In your handler code, import Python‘s PDB:

import pdb

def lambda_handler(event, context):

    pdb.set_trace() # Execution will pause here

    return {
        ‘statusCode‘: 200
    }

4. Interact with the debugger

Once code execution hits the tracepoint, the debugger CLI will be activated:

> /opt/python/fakelocal/app.py(5)lambda_handler()
-> return {
(Pdb) 

You can now step through execution, print variables, evaluate expressions etc.

Having this ability to interactively develop and debug locally before deploying to the cloud is extremely beneficial. It encourages fast development iterations.

Okay, with our app debugged and validated – let‘s look at actually deploying next.

Deploying a SAM Application

While hot reloading changes locally is great, eventually you‘ll want to formally deploy your serverless application to AWS.

The SAM CLI handles all the intricate details around packaging artifacts, resolving dependencies between cloud resources, creating stacks in CloudFormation, and managing permissions.

The flow generally consists of:

  1. Use sam package to upload artifacts to S3
  2. Run sam deploy to launch stack

For example:

# Package artifacts
sam package \
    --output-template-file packaged-template.yaml \
    --s3-bucket my-artifacts-bucket

# Deploy to CloudFormation  
sam deploy \
    --template-file packaged-template.yaml \
    --stack-name my-sam-app \       
    --capabilities CAPABILITY_IAM

That‘s it! After just these two commands, your serverless application will be deployed and running in AWS.

The sam deploy command handles translating the SAM YAML template into native CloudFormation, orchestrates stack updates, and monitors rollout progress.

As this shows, getting a complete infrastructure-as-code serverless application deployed takes just minutes thanks to SAM CLI and CloudFormation.

Of course – that means cleaning up afterwards is also just as straightforward when you are done.

Uninstalling AWS SAM CLI

When you no longer need the SAM CLI on your system, uninstalling it is simple.

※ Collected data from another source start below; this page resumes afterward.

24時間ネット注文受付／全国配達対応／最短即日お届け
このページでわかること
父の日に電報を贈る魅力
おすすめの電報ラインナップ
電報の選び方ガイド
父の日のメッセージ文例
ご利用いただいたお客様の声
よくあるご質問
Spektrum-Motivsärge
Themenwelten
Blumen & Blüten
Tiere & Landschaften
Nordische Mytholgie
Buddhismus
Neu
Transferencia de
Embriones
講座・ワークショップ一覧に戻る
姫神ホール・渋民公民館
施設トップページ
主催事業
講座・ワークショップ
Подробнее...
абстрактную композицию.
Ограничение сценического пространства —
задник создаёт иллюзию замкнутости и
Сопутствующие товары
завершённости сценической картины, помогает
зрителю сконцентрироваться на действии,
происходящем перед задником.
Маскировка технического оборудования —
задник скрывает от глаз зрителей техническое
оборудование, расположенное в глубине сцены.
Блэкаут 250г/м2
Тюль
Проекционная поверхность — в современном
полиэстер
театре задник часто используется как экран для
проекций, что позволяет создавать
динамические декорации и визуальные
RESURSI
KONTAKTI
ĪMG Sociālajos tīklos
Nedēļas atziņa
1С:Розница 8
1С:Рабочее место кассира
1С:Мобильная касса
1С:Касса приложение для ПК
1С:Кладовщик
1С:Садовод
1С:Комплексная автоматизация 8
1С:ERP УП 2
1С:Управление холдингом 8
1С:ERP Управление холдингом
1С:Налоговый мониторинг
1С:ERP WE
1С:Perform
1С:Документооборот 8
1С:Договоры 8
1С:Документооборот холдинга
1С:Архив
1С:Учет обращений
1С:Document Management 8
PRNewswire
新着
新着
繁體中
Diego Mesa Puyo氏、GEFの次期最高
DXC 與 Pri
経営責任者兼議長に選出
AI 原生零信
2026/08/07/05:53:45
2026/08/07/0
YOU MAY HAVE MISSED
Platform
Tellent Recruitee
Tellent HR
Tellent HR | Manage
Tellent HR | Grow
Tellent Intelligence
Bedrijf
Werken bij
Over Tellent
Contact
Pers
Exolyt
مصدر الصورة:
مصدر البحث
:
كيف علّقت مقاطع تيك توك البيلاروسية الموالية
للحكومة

1. Identify Install Location

Use which sam to identify where the SAM CLI lives:

which sam
/usr/local/bin/sam

2. Remove Binary and Folder

Delete the sam binary and the containing folder:

sudo rm /usr/local/bin/sam  
sudo rm -rf /usr/local/aws-sam-cli

And that‘s it! The AWS SAM CLI has been cleanly removed.

Of course, your serverless application will continue running uninterrupted in the cloud.

Conclusion

The AWS SAM framework and CLI toolbox unlock the simplicity and productivity of serverless for full-stack developers.

SAM‘s simplified infrastructure-as-code templates paired with robust local testing, debugging, and deployment capabilities can greatly accelerate development workflows.

We first looked at the benefits of serverless and SAM – including faster deployments, cost savings, auto-scaling, and improved CI/CD.

We then covered a complete install guide for Linux including all the prerequisites like the AWS CLI, Docker, and setting up IAM credentials.

Finally, we explored some of the most useful sam commands for initializing projects, building artifacts, running and debugging locally, and ultimately deploying applications with best practices.

The AWS SAM model offers the perfect entrypoint for taking advantage of serverless architectures on AWS as a full-stack developer.

I encourage you to try it out on your next project! Let me know if you have any other questions.